Abstract

Keratoacanthoma (KA) is a cutaneous neoplasms from the pilosebaseous unit, characterized as a rapidly growing tumor and usually show spontaneous regression. A major difficulty in dealing with these neoplasms is to differentiating them from squamous cell carcinoma, clinically and histologically. However, the change for regression has led keratoacanthoma as benign tumors with different pathophysiological mechanism from cutaneous squamous cell carcinoma (cSCC). The similarities between keratoacanthoma and cSCC, especially the well-differentiated variant cSCC, has led to the general recommendation for surgical excision of keratoacanthoma to make sure that a potentially malignant cSCC is not left untreated. Differentiating KA with cSCC would change management strategies to the less invasive treatment modalities, prevent surgical morbidity, and reduce healthcare costs. Methods : We searched for relevant journal articles in PubMed with a systematic search using PICO, with the keyword “Keratoacanthoma“ or “Squamous cell carcinoma“ and “Diagnostic“ or “History, physical examination, histology“. We got 825 publications and we filtered by the last five years and we generated 12 publications from 2017-2022 after we checked from the title and abstract for relevancy.

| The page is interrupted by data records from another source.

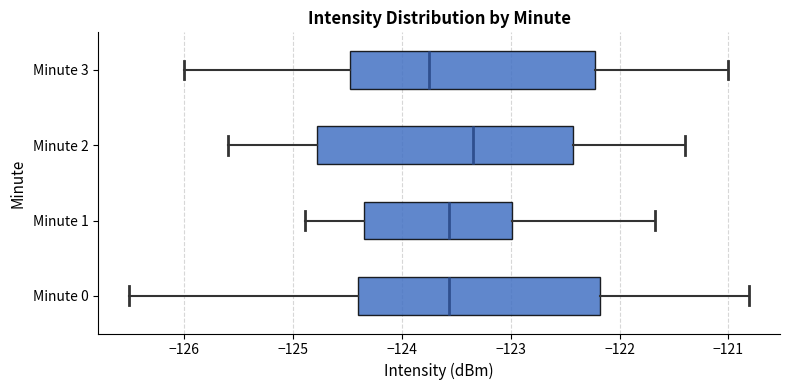

Which box's median line is the furthest to the left?

Minute 3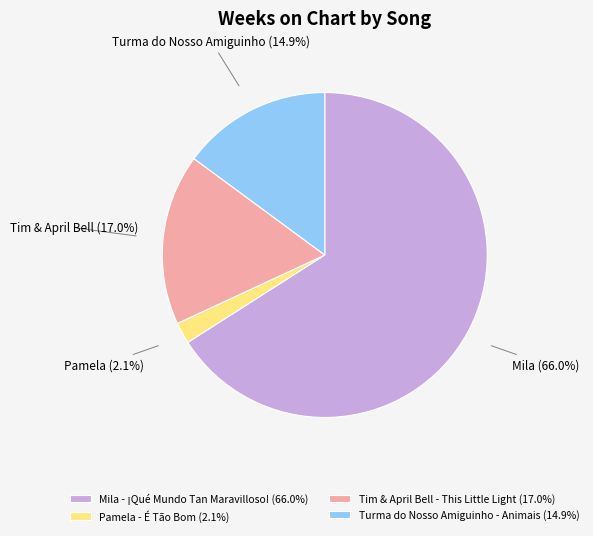

To the nearest percent, what is the difference between the largest and smallest slice percentages?

64%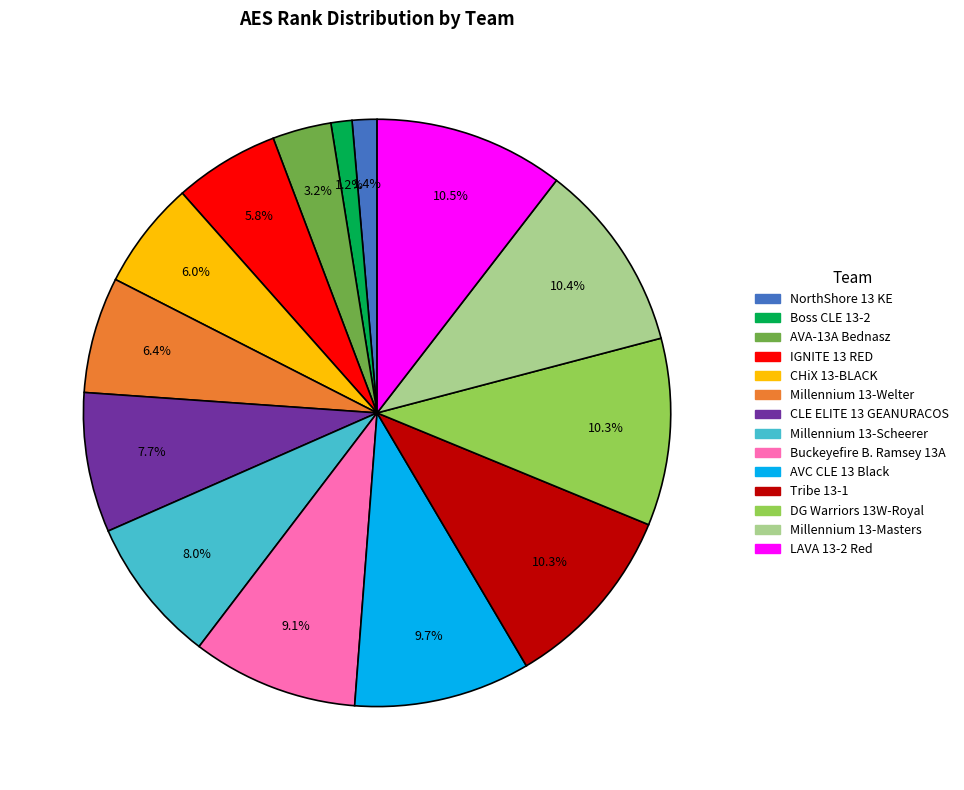

To the nearest percent, what percentage of the pie is Buckeyefire B. Ramsey 13A?

9%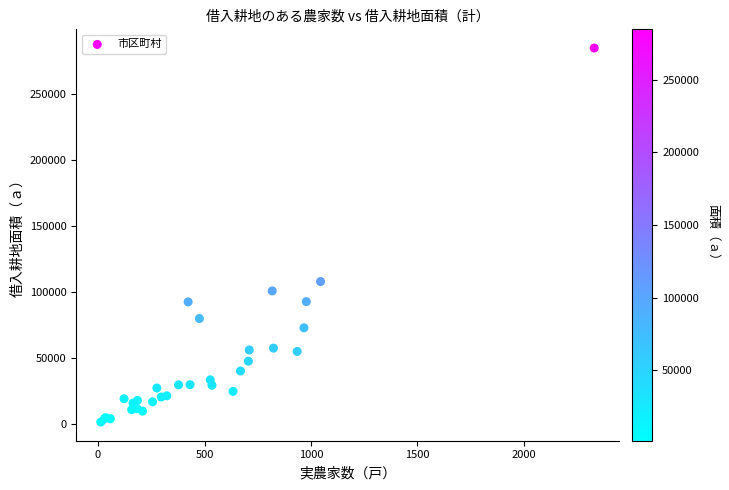

What Y value in the scatter plot is closest to 143085?

107801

Conclusion : The review revealed that keratoacanthoma can be distinguished from squamous cell carcinoma from the biological differences of spontaneous regression, very rapid growth and the absence of malignant features. It can also be distinguished by the histological and immunohistochemistry examination such as the presence of epithelial lips, neutrophilic microabscesses within the atypical epithelium, firm boundaries between tumor and stroma, ulceration, many mitotic cells and pleomorphic or anaplastic. The study also show that CD1a and Hsp60 can help distinguish between KA and SCC.